Joshua Foley, staff attorney and spokesman for the State Elections Enforcement Commission, said that the Commission’s lawyers are still parsing the decision to determine the best course of action. He said it is difficult to predict how significantly the ruling will change Connecticut, which caps aggregate spending in state elections at $30,000. But, he said, the general consequences of the ruling are already clear.

“The overall effect is that more money will be allowed into the electoral process at every level,” Foley said. “That could trickle down to have an impact that’s hard to foresee.”

He said that McCutcheon seems to affect the CT state statute that limits donor spending in a similar way to the federal limit that was struck down. Several outcomes are possible: a donor could challenge the state law, the General Assembly could amend the statute or the Commission could simply stop enforcing it. In Massachusetts, the Office of Campaign and Political Finance announced the day of the ruling that it would no longer enforce the Commonwealth’s $12,500 aggregate limit on spending in state races.

Mijin Cha, a senior policy analyst at Demos, a New York-based think tank, said the decision will result in an additional $1 billion in campaign spending by the biggest donors through 2020.

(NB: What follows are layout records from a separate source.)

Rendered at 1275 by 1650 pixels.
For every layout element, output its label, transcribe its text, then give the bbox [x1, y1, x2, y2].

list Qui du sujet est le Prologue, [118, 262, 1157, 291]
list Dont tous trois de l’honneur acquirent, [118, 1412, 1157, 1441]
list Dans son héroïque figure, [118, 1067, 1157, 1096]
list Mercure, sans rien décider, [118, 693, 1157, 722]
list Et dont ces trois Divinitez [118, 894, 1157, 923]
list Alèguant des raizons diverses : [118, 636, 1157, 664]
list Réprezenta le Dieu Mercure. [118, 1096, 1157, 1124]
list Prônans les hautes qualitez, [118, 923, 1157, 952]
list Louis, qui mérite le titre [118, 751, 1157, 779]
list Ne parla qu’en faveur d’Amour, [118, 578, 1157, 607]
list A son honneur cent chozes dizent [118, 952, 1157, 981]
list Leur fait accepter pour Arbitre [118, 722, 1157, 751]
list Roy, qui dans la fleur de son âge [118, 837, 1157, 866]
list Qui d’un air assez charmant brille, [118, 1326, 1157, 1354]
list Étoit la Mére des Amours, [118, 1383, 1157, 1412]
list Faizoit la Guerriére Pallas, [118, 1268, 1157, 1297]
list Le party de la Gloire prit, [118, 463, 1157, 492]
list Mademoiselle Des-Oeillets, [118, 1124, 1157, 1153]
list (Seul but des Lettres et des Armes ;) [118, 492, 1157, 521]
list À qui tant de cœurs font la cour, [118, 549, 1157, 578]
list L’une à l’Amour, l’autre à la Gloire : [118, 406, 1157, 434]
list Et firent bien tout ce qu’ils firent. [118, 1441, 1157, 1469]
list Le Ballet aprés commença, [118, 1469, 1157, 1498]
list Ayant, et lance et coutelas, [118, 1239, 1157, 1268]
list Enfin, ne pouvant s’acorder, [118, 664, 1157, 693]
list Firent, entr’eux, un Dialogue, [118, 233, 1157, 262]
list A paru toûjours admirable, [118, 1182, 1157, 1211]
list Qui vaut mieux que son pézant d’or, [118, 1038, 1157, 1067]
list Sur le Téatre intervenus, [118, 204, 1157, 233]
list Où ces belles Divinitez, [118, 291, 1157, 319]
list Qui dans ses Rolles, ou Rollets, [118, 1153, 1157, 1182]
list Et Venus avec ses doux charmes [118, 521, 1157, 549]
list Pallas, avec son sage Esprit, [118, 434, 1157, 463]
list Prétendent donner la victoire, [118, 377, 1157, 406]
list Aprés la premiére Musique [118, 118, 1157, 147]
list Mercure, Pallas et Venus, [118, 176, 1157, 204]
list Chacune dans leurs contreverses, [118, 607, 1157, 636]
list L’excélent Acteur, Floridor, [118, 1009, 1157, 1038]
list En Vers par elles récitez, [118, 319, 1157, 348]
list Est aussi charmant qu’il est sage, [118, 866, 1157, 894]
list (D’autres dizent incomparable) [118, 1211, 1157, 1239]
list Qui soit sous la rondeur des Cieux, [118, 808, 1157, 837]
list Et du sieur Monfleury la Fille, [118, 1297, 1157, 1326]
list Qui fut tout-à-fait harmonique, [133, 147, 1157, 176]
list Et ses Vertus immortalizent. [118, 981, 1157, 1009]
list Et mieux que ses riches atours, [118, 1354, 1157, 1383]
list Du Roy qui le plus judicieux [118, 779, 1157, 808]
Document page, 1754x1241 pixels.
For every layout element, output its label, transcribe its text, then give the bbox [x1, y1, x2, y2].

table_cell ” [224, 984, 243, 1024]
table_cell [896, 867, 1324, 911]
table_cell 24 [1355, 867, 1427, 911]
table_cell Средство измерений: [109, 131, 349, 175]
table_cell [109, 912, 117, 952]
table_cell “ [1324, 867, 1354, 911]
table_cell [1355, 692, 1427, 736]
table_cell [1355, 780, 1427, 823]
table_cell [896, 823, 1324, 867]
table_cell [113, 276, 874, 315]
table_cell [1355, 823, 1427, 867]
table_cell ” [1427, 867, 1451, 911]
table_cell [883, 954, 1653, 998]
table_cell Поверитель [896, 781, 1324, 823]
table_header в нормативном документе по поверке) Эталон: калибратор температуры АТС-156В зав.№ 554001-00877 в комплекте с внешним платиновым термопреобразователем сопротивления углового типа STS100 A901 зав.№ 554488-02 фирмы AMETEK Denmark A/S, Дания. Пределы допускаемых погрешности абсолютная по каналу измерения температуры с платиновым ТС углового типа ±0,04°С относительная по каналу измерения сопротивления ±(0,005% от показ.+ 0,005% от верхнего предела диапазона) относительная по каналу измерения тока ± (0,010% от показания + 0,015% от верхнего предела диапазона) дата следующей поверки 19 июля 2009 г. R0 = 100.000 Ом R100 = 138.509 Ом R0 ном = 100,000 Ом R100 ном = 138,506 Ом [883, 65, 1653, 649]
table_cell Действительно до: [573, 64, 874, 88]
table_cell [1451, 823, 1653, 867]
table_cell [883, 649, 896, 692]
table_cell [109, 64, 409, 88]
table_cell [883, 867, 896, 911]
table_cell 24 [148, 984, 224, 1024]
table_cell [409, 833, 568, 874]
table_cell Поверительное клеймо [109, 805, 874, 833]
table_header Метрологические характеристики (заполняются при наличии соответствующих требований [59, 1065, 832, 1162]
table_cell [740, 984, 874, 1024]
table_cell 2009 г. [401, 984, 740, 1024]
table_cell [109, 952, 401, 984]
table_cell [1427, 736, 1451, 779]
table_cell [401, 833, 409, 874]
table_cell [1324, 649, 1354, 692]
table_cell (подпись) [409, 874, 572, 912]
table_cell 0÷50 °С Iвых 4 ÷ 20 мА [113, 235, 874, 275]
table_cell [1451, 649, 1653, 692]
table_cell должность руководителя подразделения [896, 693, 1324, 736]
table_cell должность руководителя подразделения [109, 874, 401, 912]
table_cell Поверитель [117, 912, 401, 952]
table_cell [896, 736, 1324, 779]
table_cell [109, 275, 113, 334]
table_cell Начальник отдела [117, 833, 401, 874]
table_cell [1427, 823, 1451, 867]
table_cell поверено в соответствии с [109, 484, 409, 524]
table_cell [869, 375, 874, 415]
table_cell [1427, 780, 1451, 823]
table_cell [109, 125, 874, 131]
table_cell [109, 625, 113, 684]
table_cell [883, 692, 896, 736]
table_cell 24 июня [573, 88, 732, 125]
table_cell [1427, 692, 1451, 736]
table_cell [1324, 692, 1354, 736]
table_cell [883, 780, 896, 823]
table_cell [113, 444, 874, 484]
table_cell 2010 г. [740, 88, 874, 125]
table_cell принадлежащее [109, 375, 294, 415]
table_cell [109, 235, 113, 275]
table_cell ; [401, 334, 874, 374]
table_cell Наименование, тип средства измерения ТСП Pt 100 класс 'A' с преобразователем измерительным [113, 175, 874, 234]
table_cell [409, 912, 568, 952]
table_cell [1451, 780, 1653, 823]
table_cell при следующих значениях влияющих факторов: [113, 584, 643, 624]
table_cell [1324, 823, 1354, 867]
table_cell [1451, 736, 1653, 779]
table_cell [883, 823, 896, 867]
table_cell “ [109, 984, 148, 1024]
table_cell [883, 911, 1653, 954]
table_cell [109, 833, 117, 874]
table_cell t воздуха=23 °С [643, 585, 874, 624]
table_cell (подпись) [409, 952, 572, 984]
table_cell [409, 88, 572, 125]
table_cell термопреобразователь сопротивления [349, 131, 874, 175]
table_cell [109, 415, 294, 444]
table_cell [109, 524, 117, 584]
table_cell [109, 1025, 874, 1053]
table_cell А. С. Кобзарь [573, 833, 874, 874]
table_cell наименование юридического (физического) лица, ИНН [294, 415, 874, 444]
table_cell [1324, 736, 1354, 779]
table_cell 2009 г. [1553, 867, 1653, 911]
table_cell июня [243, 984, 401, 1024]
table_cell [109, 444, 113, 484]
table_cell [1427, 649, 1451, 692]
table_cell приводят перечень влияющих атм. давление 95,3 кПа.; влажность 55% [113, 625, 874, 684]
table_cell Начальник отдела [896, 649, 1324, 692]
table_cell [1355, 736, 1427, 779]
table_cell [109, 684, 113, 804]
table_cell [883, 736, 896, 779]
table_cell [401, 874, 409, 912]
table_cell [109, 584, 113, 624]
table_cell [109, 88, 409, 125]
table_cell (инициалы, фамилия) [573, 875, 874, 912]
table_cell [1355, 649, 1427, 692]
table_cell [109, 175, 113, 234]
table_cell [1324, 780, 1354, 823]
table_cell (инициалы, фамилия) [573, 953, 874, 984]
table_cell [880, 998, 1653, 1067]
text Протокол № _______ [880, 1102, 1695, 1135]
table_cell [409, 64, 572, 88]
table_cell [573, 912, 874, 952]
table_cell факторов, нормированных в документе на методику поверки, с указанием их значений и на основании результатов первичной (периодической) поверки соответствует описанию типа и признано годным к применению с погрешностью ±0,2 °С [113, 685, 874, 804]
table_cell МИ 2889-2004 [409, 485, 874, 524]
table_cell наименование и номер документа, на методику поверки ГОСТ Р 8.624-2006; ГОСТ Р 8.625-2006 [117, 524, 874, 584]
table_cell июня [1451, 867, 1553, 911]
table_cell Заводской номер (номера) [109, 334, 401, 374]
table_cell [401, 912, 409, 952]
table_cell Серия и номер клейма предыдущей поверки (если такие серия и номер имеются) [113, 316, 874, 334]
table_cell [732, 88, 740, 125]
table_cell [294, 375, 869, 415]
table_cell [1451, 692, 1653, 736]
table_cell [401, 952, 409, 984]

Ron Schurin, a professor of political science at the University of Connecticut, said the impact of McCutcheon on federal and state elections may be less substantial than many critics claim. Very few donors are able to spend beyond the former cap, and since the Court’s decision in Citizens United v. FEC empowered individuals and corporations to spend millions through PACs, smaller donations directly to candidates have played a lesser role in elections. Furthermore, existing restrictions on campaign spending are inadequately enforced, Schurin added.

“Every time there has been an advance in regulation of campaign finance, within a matter of weeks if not minutes, people find a way to get around it,” Schurin said.

Foley said the Nutmeg State’s aggregate limit was rarely enforced because donors were never accused of violating it.

Cha said Connecticut’s popular public financing system, in place since 2008, will help reduce the impact of the ruling by ensuring that candidates without deep-pocketed backers can afford to run. Gov. Dannel Malloy used public financing in his 2010 race against Tom Foley, who did not use public funds. Foley is the current Republican frontrunner and has not yet announced whether he will use public funds.

Because Connecticut’s public funding system is widely respected, Cha said she thinks even the elimination of aggregate limits at the state level would not push Connecticut politicians to eschew public financing in favor of private donations.

“People in Connecticut don’t want to be beholden to monied interests,” Cha said. “It’s not correct to say that politicians are fundamentally corrupt.”

Connecticut’s public financing system, called The Citizens’ Election Program, will award $6.5 million to gubernatorial candidates in the 2014 election.